:: PROBLEM TO SOLVE ::
Beginning with the line where "779 792 10.35" appears, please restate each line of the records below word for word until the last one, inclusive, and nothing else.

:: RECORDS SHOWN ::
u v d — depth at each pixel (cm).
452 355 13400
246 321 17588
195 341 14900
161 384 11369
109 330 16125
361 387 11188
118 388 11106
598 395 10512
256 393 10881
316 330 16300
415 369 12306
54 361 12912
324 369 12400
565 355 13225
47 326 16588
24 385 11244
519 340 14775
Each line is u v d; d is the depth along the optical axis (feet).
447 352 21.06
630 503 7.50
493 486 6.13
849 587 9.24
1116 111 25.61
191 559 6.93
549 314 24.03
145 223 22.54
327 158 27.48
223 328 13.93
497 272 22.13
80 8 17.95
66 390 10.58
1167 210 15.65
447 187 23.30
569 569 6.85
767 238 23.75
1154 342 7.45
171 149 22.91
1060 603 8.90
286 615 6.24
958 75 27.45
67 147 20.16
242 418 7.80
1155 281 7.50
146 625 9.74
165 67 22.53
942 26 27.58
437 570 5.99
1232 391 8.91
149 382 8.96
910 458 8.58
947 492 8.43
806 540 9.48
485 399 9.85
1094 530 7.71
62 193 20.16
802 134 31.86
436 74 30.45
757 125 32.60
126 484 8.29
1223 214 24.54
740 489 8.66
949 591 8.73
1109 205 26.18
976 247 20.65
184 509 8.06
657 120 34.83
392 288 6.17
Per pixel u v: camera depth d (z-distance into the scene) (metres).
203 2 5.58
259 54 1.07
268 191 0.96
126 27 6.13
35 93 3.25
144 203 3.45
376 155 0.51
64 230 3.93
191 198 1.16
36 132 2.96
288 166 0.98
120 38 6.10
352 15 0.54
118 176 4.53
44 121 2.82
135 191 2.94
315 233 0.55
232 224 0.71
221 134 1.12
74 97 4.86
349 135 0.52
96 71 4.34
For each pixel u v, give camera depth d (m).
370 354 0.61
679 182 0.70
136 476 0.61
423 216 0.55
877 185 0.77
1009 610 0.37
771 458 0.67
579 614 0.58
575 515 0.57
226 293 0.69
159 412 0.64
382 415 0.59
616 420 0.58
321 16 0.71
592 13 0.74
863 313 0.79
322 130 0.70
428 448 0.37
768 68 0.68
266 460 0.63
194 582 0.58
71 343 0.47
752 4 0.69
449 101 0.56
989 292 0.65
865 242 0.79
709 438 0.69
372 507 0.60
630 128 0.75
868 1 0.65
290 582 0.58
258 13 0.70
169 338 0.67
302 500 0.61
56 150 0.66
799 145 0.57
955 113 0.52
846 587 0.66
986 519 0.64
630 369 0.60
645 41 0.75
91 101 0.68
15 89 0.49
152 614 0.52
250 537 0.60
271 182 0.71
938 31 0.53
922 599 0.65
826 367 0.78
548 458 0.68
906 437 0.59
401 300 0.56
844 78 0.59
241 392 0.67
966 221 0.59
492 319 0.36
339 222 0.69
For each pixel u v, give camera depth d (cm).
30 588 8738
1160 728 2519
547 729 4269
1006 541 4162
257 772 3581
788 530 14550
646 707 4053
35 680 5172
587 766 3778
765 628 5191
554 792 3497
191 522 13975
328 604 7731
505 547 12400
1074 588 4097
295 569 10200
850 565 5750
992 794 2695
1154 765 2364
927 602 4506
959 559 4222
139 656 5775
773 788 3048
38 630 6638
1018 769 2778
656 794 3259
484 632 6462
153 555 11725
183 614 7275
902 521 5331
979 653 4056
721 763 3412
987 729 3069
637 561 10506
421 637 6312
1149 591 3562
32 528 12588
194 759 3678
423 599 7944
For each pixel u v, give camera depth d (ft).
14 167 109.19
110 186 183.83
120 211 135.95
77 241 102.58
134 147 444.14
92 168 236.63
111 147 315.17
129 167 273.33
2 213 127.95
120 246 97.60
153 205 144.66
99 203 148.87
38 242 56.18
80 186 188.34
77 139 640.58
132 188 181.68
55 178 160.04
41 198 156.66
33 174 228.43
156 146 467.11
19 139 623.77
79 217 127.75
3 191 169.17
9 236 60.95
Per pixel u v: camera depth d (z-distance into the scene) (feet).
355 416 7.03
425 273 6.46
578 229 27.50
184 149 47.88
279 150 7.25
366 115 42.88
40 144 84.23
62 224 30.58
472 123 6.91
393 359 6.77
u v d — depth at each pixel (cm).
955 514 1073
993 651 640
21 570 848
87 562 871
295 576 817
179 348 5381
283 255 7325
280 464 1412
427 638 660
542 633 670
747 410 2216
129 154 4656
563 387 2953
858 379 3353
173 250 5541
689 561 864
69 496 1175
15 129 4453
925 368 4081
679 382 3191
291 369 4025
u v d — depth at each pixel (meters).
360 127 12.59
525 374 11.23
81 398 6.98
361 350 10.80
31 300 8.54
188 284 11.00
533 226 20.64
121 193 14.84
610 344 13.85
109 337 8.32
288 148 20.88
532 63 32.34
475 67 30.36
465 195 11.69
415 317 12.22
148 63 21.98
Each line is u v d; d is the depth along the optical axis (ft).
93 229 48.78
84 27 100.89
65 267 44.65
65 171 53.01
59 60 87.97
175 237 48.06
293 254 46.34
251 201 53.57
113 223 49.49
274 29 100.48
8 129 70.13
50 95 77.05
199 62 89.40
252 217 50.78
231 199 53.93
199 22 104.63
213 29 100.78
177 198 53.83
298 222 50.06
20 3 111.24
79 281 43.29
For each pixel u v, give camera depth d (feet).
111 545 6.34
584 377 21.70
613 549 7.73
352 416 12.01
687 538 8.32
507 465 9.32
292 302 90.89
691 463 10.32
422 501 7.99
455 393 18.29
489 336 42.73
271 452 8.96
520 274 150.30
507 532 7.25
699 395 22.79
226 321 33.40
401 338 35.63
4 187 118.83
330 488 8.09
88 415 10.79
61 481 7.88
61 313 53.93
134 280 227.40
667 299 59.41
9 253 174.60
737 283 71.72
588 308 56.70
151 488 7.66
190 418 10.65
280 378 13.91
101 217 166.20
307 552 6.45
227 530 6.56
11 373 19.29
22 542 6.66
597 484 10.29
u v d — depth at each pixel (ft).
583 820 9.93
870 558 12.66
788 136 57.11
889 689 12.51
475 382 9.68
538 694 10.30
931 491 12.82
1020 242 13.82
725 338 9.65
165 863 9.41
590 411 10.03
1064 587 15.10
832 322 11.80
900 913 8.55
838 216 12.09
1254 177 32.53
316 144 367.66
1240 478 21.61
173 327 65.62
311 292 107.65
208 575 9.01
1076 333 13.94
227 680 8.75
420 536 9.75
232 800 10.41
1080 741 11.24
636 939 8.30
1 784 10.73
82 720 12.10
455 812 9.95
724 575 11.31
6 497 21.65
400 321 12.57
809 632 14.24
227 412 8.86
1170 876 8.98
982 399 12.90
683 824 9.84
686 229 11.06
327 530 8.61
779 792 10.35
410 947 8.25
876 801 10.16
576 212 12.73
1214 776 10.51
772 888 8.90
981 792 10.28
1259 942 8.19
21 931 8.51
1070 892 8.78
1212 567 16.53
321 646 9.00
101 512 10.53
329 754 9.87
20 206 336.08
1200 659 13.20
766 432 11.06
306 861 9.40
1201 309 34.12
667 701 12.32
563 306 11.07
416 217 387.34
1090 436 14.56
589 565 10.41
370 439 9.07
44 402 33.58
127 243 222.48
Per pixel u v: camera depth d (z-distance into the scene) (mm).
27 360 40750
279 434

:: OUTPUT OF THE EXERCISE ::
779 792 10.35
410 947 8.25
876 801 10.16
576 212 12.73
1214 776 10.51
772 888 8.90
981 792 10.28
1259 942 8.19
21 931 8.51
1070 892 8.78
1212 567 16.53
321 646 9.00
101 512 10.53
329 754 9.87
20 206 336.08
1200 659 13.20
766 432 11.06
306 861 9.40
1201 309 34.12
667 701 12.32
563 306 11.07
416 217 387.34
1090 436 14.56
589 565 10.41
370 439 9.07
44 402 33.58
127 243 222.48
Per pixel u v: camera depth d (z-distance into the scene) (mm).
27 360 40750
279 434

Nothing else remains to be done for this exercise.